*Фрагмент страницы*:

Пока прорывались через Польшу к границам Германии, 91-я танковая бригада несла большие потери, через два-три месяца жестоких боев из 63 танков в строю оставалось меньше десятка. Продвигаясь на запад, вынуждены были уходить на переформирование. Укомплектовывалась — и снова в бой. «Полностью бригада никогда не была сформирована, машин 40-50 воевали… Не танков — людей не хватало. В нашем экипаже почти всегда было три человека вместо четырех-пяти. Командир машины, он же командир орудия, заряжающий и водитель-механик, он же радист.
Трижды горел в танке
Водитель-механик Салтыков знает, что такое гореть в танке. В Берлине, где шли самые тяжелые бои, трижды пришлось выскакивать из подбитой машины. За танками охотились фаустники, которые поджидали их на этажах и в подвалах разрушенных домов: «Быстро там не прорвешься в разбомбленном городе. А фаустник сидит и лупит, удар слышно, но он не сильный. Бьют по бортам, по топливу… Броню пробивает».

*Задания*:
- a) Сколько танков из 63 оставалось в строю у 91-й танковой бригады через два-три месяца жестоких боев, согласно фрагменту страницы?
- b) Перепечатайте часть фрагмента страницы: начните с места, где стоит «Пока прорывались через», и остановитесь после «он же радист.».
Эти строки здесь никакой роли не играют.

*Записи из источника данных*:
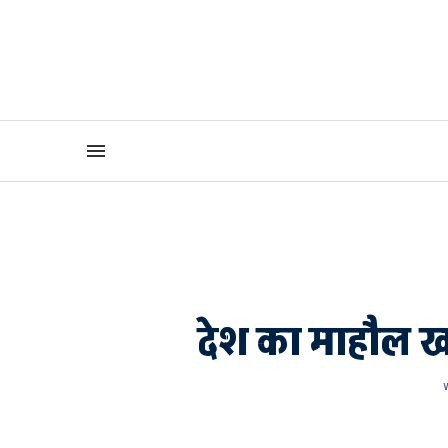
देश का माहौल खर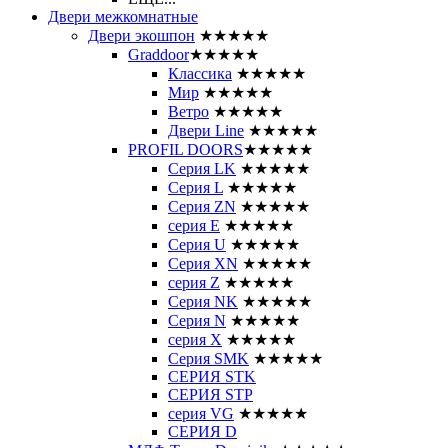
Двери межкомнатные
Двери экошпон
★★★★★
Graddoor
★★★★★
Классика
★★★★★
Мир
★★★★★
Ветро
★★★★★
Двери Line
★★★★★
PROFIL DOORS
★★★★★
Серия LK
★★★★★
Серия L
★★★★★
Серия ZN
★★★★★
серия E
★★★★★
Серия U
★★★★★
Серия XN
★★★★★
серия Z
★★★★★
Серия NK
★★★★★
Серия N
★★★★★
серия X
★★★★★
Серия SMK
★★★★★
СЕРИЯ STK
СЕРИЯ STP
серия VG
★★★★★
СЕРИЯ D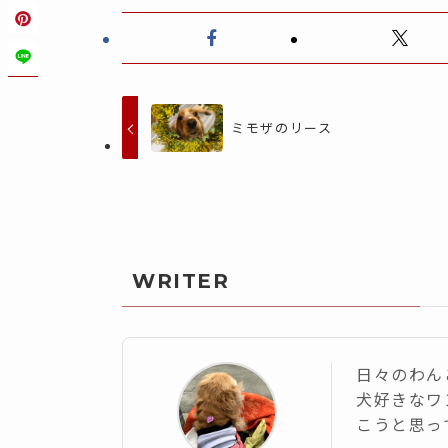
ミモザのリース
WRITER
日々のわん
犬好きなワ
こうと思っ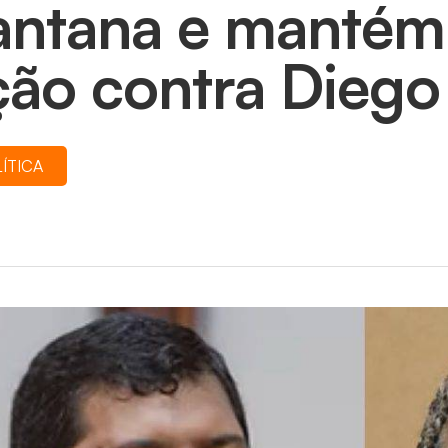
antana e mantém 
ção contra Diego
ÍTICA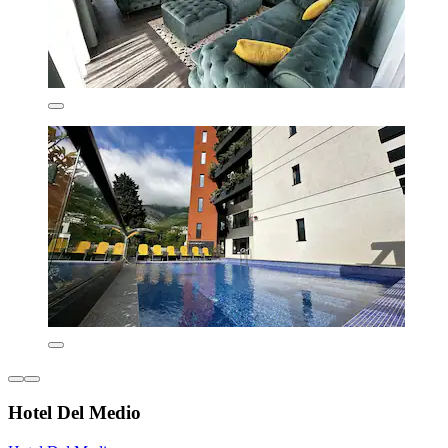
Hotel Del Medio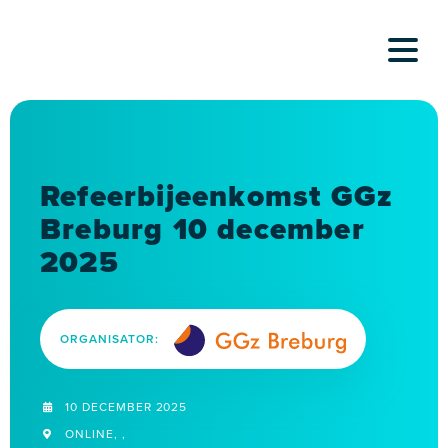
Skip
to
content
Refeerbijeenkomst GGz
Breburg 10 december
2025
ORGANISATOR:
10 DECEMBER 2025
ONLINE, ,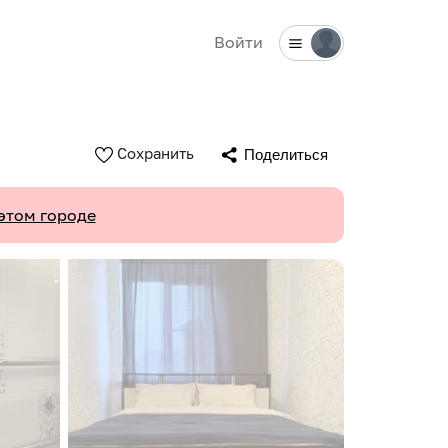
Войти
Сохранить
Поделиться
этом городе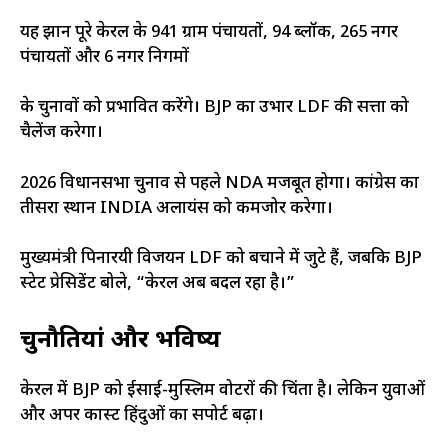
यह रुझान पूरे केरल के 941 ग्राम पंचायतों, 94 ब्लॉक, 265 नगर
पंचायतों और 6 नगर निगमों
के चुनावों को प्रभावित करेंगे। BJP का उभार LDF की सत्ता को
चैलेंज करेगा।
2026 विधानसभा चुनाव से पहले NDA मजबूत होगा। कांग्रेस का
तीसरा स्थान INDIA अलायंस को कमजोर करेगा।
मुख्यमंत्री पिनारयी विजयन LDF को बचाने में जुटे हैं, जबकि BJP
स्टेट प्रेसिडेंट बोले, “केरल अब बदल रहा है।”
चुनौतियां और भविष्य
केरल में BJP को ईसाई-मुस्लिम वोटरों की चिंता है। लेकिन युवाओं
और अपर कास्ट हिंदुओं का सपोर्ट बढ़ा।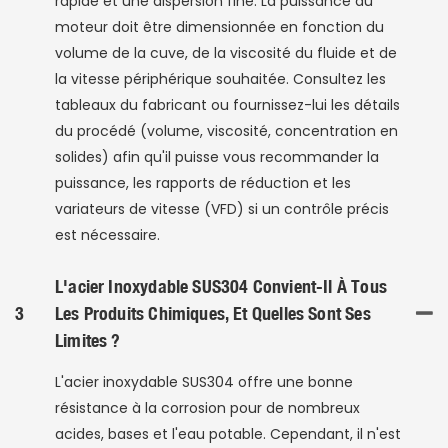
rapide et une dispersion fine. La puissance du
moteur doit être dimensionnée en fonction du
volume de la cuve, de la viscosité du fluide et de
la vitesse périphérique souhaitée. Consultez les
tableaux du fabricant ou fournissez-lui les détails
du procédé (volume, viscosité, concentration en
solides) afin qu'il puisse vous recommander la
puissance, les rapports de réduction et les
variateurs de vitesse (VFD) si un contrôle précis
est nécessaire.
L'acier Inoxydable SUS304 Convient-Il À Tous
3
Les Produits Chimiques, Et Quelles Sont Ses
Limites ?
L'acier inoxydable SUS304 offre une bonne
résistance à la corrosion pour de nombreux
acides, bases et l'eau potable. Cependant, il n'est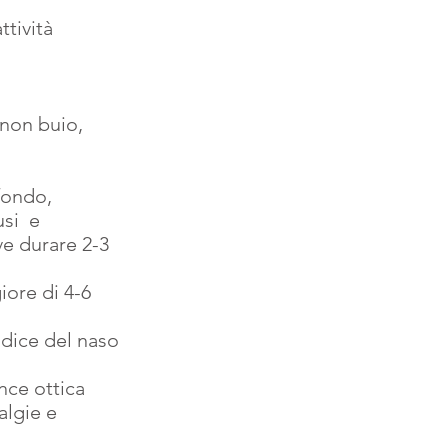
tività 
 non buio,
fondo,
si  e 
ve durare 2-3 
iore di 4-6 
adice del naso 
ce ottica 
algie e 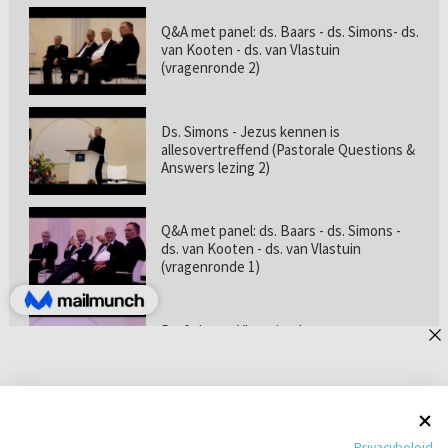
Q&A met panel: ds. Baars - ds. Simons- ds.
van Kooten - ds. van Vlastuin
(vragenronde 2)
Ds. Simons - Jezus kennen is
allesovertreffend (Pastorale Questions &
Answers lezing 2)
Q&A met panel: ds. Baars - ds. Simons -
ds. van Kooten - ds. van Vlastuin
(vragenronde 1)
Prof. dr. van Vlastuin - Is
geloofszekerheid de norm? (Pastorale
Questions & Answers lezing 1)
Pastorie online - met ds. Tramper over
Privacybeleid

*Ваши ответы*:
- a) Меньше десятка.

- b)
Пока прорывались через Польшу к границам Германии, 91-я танковая бригада несла большие потери, через два-три месяца жестоких боев из 63 танков в строю оставалось меньше десятка. Продвигаясь на запад, вынуждены были уходить на переформирование. Укомплектовывалась — и снова в бой. «Полностью бригада никогда не была сформирована, машин 40-50 воевали… Не танков — людей не хватало. В нашем экипаже почти всегда было три человека вместо четырех-пяти. Командир машины, он же командир орудия, заряжающий и водитель-механик, он же радист.